* GOAL OF THE EXERCISE
Copy the listing as it is written, and leave each picture out.
START RECORDS TO USE
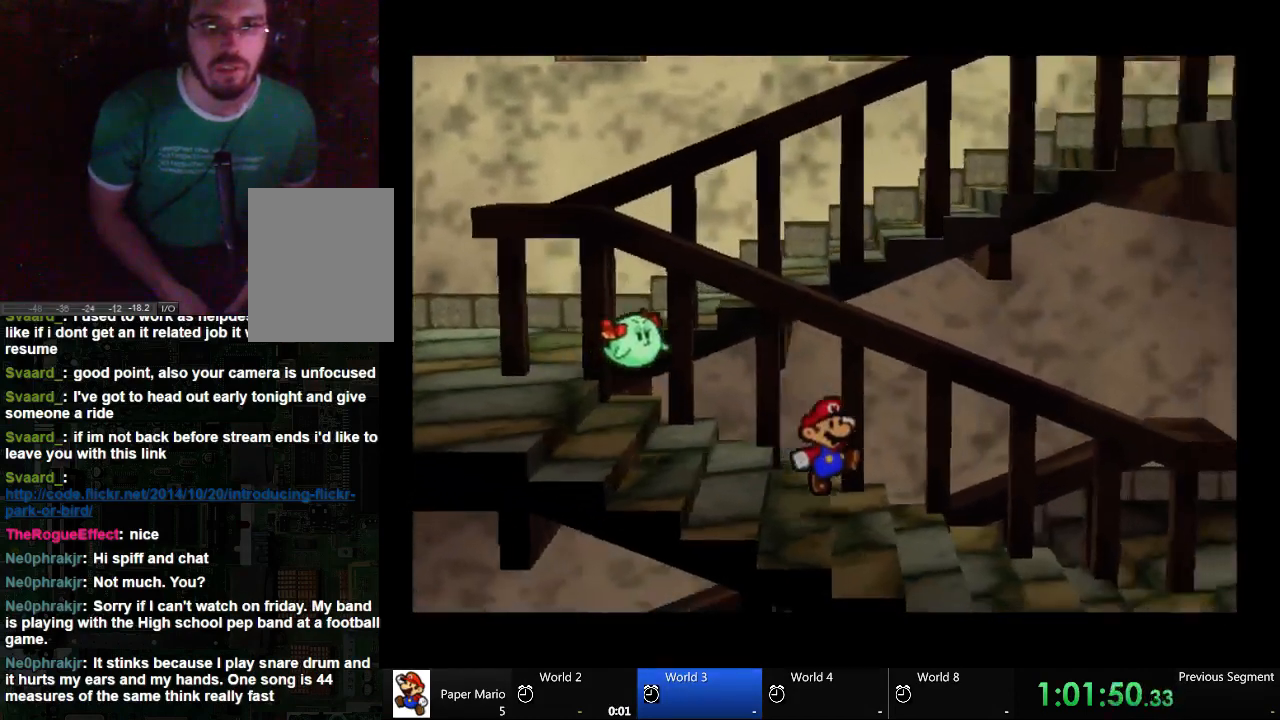
{"buttons": [], "left_stick": "right", "right_stick": "center", "events": []}
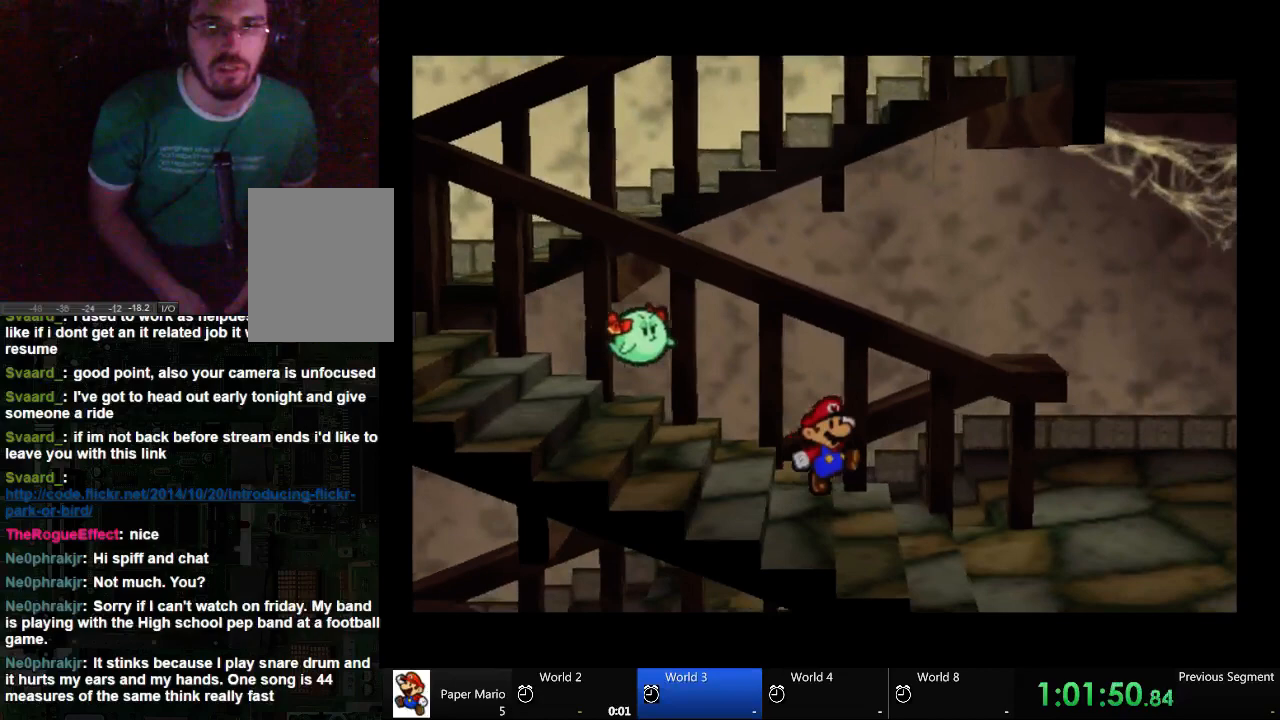
{"buttons": [], "left_stick": "right", "right_stick": "center", "events": []}
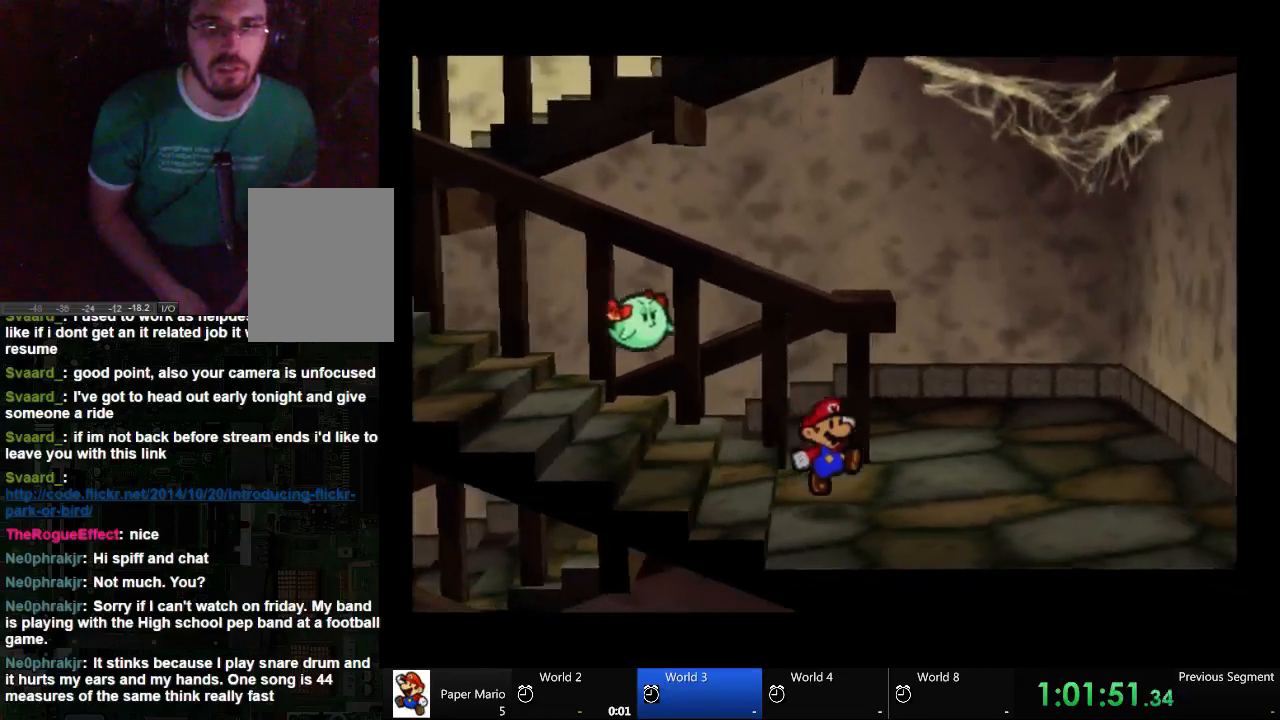
{"buttons": [], "left_stick": "up", "right_stick": "center", "events": [[100, "left_stick", "up-right"], [467, "left_stick", "up"]]}
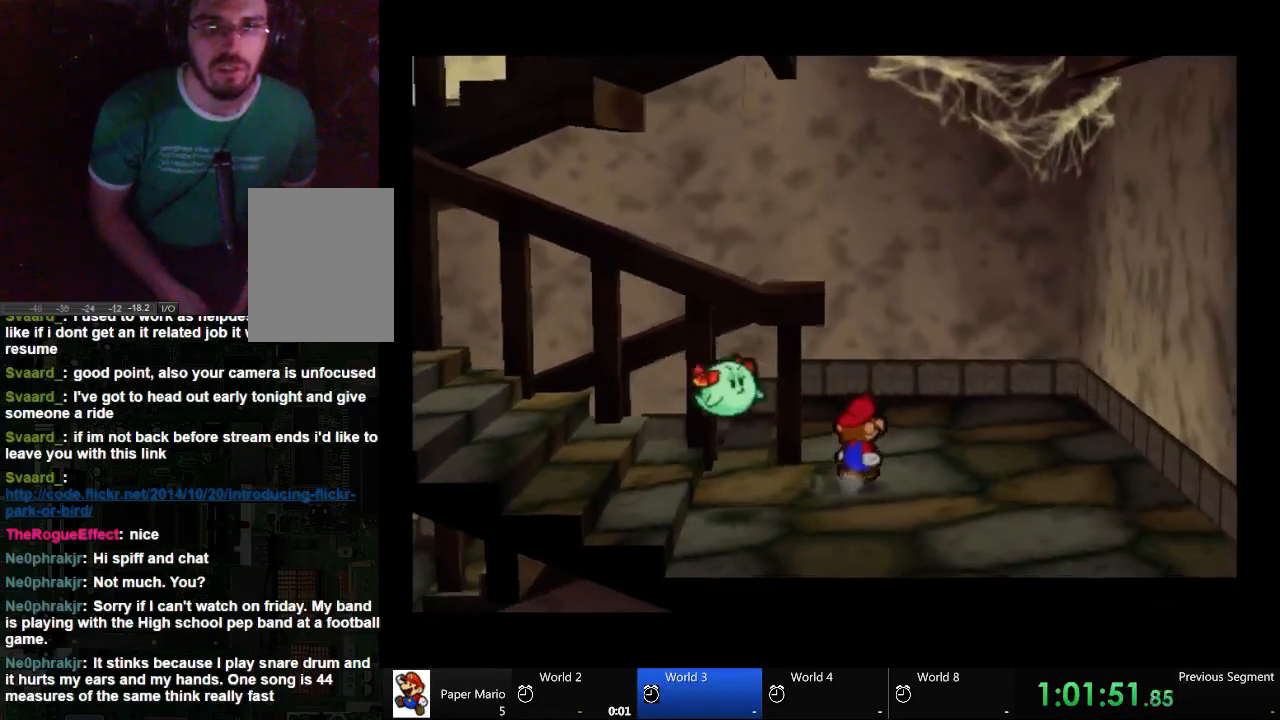
{"buttons": [], "left_stick": "up-left", "right_stick": "center", "events": [[167, "left_stick", "up-left"]]}
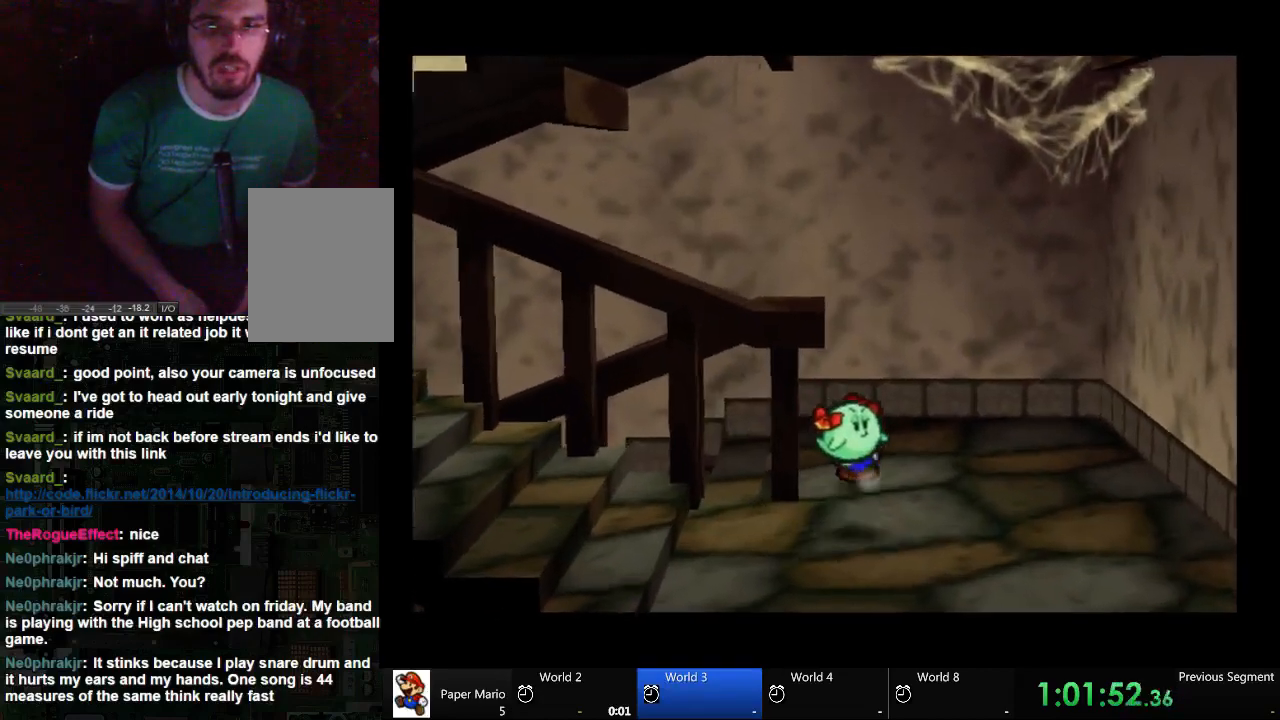
{"buttons": [], "left_stick": "up-left", "right_stick": "center", "events": []}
END RECORDS TO USE
* EXERCISE RESPONSE
{"buttons": [], "left_stick": "right", "right_stick": "center", "events": []}
{"buttons": [], "left_stick": "right", "right_stick": "center", "events": []}
{"buttons": [], "left_stick": "up", "right_stick": "center", "events": [[100, "left_stick", "up-right"], [467, "left_stick", "up"]]}
{"buttons": [], "left_stick": "up-left", "right_stick": "center", "events": [[167, "left_stick", "up-left"]]}
{"buttons": [], "left_stick": "up-left", "right_stick": "center", "events": []}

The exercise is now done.